The records that follow are to be transcribed in full, without their images.

Dataset entries
********

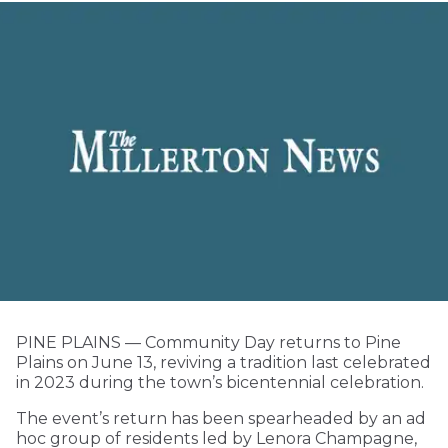
PINE PLAINS — Community Day returns to Pine
Plains on June 13, reviving a tradition last celebrated
in 2023 during the town’s bicentennial celebration.
The event’s return has been spearheaded by an ad
hoc group of residents led by Lenora Champagne,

********

> **Completed exercise**
PINE PLAINS — Community Day returns to Pine
Plains on June 13, reviving a tradition last celebrated
in 2023 during the town’s bicentennial celebration.
The event’s return has been spearheaded by an ad
hoc group of residents led by Lenora Champagne,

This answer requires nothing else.